** BUT DE L'EXERCICE **
Poursuivez le texte sur les guerres d'Italie, de Pologne et du Danemark à partir de sa dernière phrase.

Comment, au milieu de ces anxiétés qui nous assiégent de si près, tourner librement ses regards vers les événemens qui se dessinent au dehors dans des proportions pourtant si considérables ? La guerre en Italie, la guerre en Pologne, la guerre en Danemark. Sur ces trois grands théâtres, c’est l’ambition allemande qui s’agite pour conquérir ou pour conserver. Le renouvellement politique de l’Allemagne devra se combiner avec le remaniement des territoires qui lui appartiennent on qui dépendent d’elle. C’est une œuvre gigantesque qui ne se terminera probablement pas sans une nouvelle mêlée européenne. Cependant lord Palmerston a récemment annoncé que les parties belligérantes avaient accepté la médiation de l’Angleterre au sujet de la possession du Schleswig-Holstein. La Russie pouvait d’un moment à l’autre entrer en conflit direct avec la Prusse pour soutenir les Danois : la médiation anglaise ajournerait donc, si elle aboutissait, une des chances de guerre les plus imminentes. L’Angleterre se fût sans doute interposée de même, et plus volontiers encore, entre le Piémont et l’Autriche ; mais il y a là des problèmes d’avenir que l’épée seule doit trancher, et la diplomatie, si puissante contre les peuples qui se meurent, ne peut jamais rien contre les peuples qui ressuscitent. La mauvaise humeur de l’Angleterre n’empêchera point l’affranchissement de l’Italie, si l’Italie sait se mettre d’accord avec elle-même. L’armée piémontaise prend glorieusement la tête de la croisade, et elle vient de remporter sous les murs de Vérone un avantage chèrement disputé pour le seul honneur de l’obtenir. La situation du roi Charles-Albert s’affermit chaque jour et doit s’affermir dans l’opinion de tous ceux qui demandent le salut de l’Italie à la sagesse et à la force plutôt qu’au hasard et aux phrases. Déjà les villes vénitiennes ont manifesté, par l’organe de leurs délégués réunis à Padoue, la volonté patriotique de s’incorporer à la Lombardie. Que Venise et Milan se joignent par un heureux concert, que les ambitions municipales cessent de s’abriter à l’ombre du principe républicain pour repousser la seule association politique qui puisse fonder une patrie, et le nord de l’Italie se fermera bientôt à jamais aux Allemands.

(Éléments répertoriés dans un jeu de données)

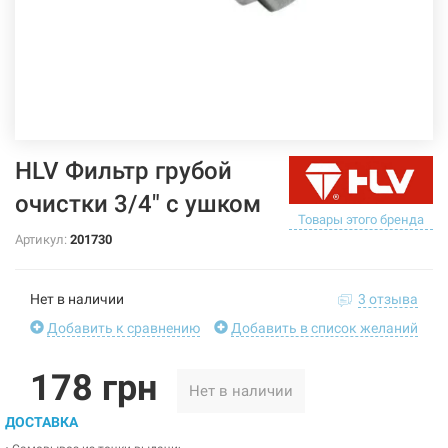
HLV Фильтр грубой
очистки 3/4" с ушком
Товары этого бренда
Артикул:
201730
Нет в наличии
3 отзыва
Добавить к сравнению
Добавить в список желаний
178 грн
Нет в наличии
ДОСТАВКА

** RÉPONSE À FOURNIR **
La position du pape n’est point à beaucoup près aussi favorable et aussi simple que celle de Charles-Albert. Il a pourtant lui-même béni l’épée piémontaise. Sublime imprudence du patriote qui avait un instant oublié le pontife ! Le pontife s’est retrouvé maintenant sous le patriote, et la crise provoquée dans la conscience scrupuleuse et naïve de Pie IX s’est reproduite par un triste contre-coup dans tout l’état romain. La souveraineté temporelle et la souveraineté spirituelle, réunies en une même personne sur la chaire apostolique, devaient tôt ou tard lutter l’une contre l’autre du moment où la question de la nationalité italienne s’engageait par les armes. Le prince italien ne pouvait manquer de concourir de tous ses efforts à la délivrance de la patrie commune ; il était l’ennemi naturel des étrangers. Fussent-ils des étrangers par la race et par la langue, le saint-père ne pouvait voir des ennemis dans une portion quelconque de ses enfans catholiques. C’est du fond de ces perplexités que sont sorties et la récente allocution pontificale et cette menace presque ouverte d’excommunication suspendue sur la ville de Rome. Pie IX le bien-aimé est aujourd’hui prisonnier de ses sujets, et l’on ne sait encore comment se dénouera ce drame étrange. Le sénat romain gouverne à sa place et lui demande avec des instances intraitables une diète italienne dont il lui offre pourtant la présidence. Qu’arrivera-t-il si le prêtre ne cède pas à temps dans cette pieuse nature et ne sauve pas le monarque en abdiquant la prérogative du droit absolu ? Rome aura donc bientôt une diète italienne à côté du futur parlement romain ? Voir celui de Turin qui ouvre sa première session. Le monde change à vue d’œil.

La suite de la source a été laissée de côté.